Now, the macro layer. I integrate global liquidity cycles into every analysis. The Fed has paused rate hikes, but quantitative tightening continues. The dollar is strong. That squeezes emerging markets and commodities. Bitcoin is correlated with risk assets in the short term. Ethereum even more so. The ETH/BTC ratio tends to rise when the US dollar weakens and risk appetite increases. We are not there yet. The DXY is at 106. Until the dollar turns, the ratio will struggle to break 0.03. The analysts do not mention this. They focus on internal crypto signals. That is a blind spot. Bets are cheap; exits are expensive. You need to know the macro tide before you place the bet.
Let me contrast my view with the original article. Merlijn The Trader says ‘Ethereum’s worst period is over’. I agree that the ratio is near a bottom, but ‘worst period over’ is a statement about price, not fundamentals. The network is still losing TVL. The fee revenue is down 60% from its peak. The narrative of ‘ultrasound money’ is dead because ETH supply is now inflationary post-merge adjustments. The worst period may be over for traders, but for investors, the damage to Ethereum’s value proposition may take years to repair. The Clarity Act is a band-aid, not a cure.
That said, I see a specific opportunity. The ratio at 0.026 is a statistical anomaly. Since 2017, the ratio has only been this low four times. Each time, it bounced at least 60% within six months. That is a higher-probability trade than most. But you need to manage the exit. The analysts predict a rally to 0.08. That implies a 185% return from current levels. That is possible, but only if the Clarity Act is passed and the macro environment turns. In a bear market, you take profits early. My target is 0.04. That is a 43% gain on the ratio. Good enough.
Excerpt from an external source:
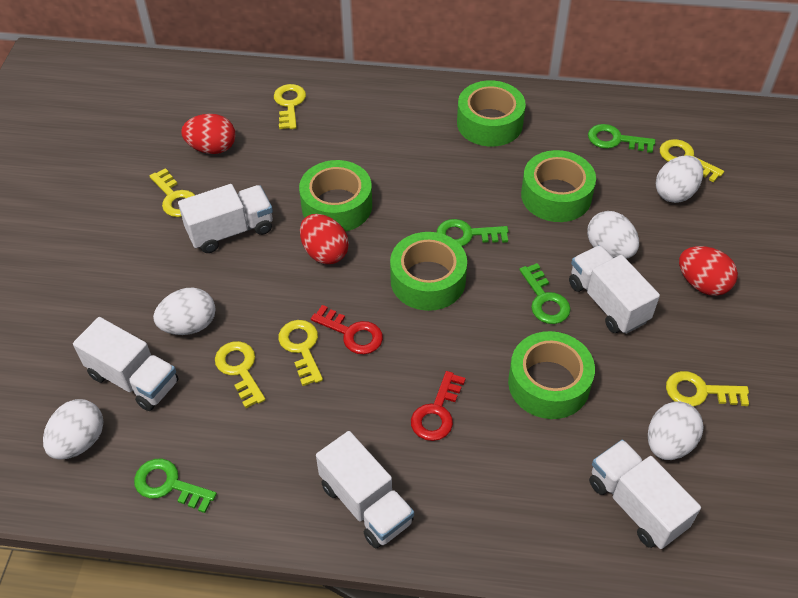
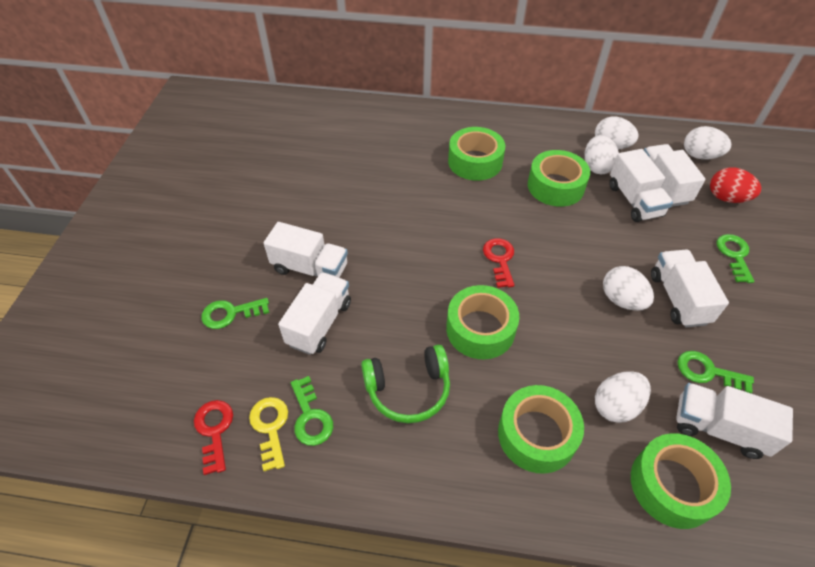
green headphones: 0 -> 1
red egg: 3 -> 1
white truck: 5 -> 6
yellow key: 6 -> 1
Now, the contrarian angle. The article frames ETH as the underdog that will crush BTC. I see the opposite dynamic. Bitcoin is the winner of the bear market. Its dominance has risen from 40% to 55%. Institutional money flows into BTC first, then trickles into ETH. The Clarity Act may actually accelerate that flow — but into BTC as a commodity, not ETH. The bill’s ‘decentralization test’ could favor Bitcoin more than Ethereum because Bitcoin has no foundation or pre-mine. The market may initially interpret the bill as ETH-positive, but the long-term effect could be to cement Bitcoin as the only truly ‘clean’ asset. That is a contrarian position most analysts miss.
My takeaway is simple. The ETH/BTC ratio at 0.026 is a trade, not an investment. It is a bet on a binary regulatory outcome and a technical pattern. Both are fragile. Position yourself with tight stops and a clear exit. The smart move is to buy the ratio, but also buy put options on the Clarity Act failure. That way, you are betting on the liquidity event, not the hope. Follow the gas — monitor on-chain exchange flows and regulatory hearings. If the ratio breaks 0.03 on volume, add to the position. If it falls back to 0.024, cut and run. The market will reward discipline, not conviction.
I have been in this industry long enough to know that narratives come and go. The 2017 ICO boom, the 2020 DeFi summer, the 2021 NFT mania — all ended with the same phrase: ‘this time is different’. It never is. The ETH/BTC ratio at 0.026 is different only in that it offers a clear risk-reward. The rest is noise. Bets are cheap; exits are expensive. Make your plan now, before the next headline moves the market. And remember: the only opinion that matters is the one backed by data and a position.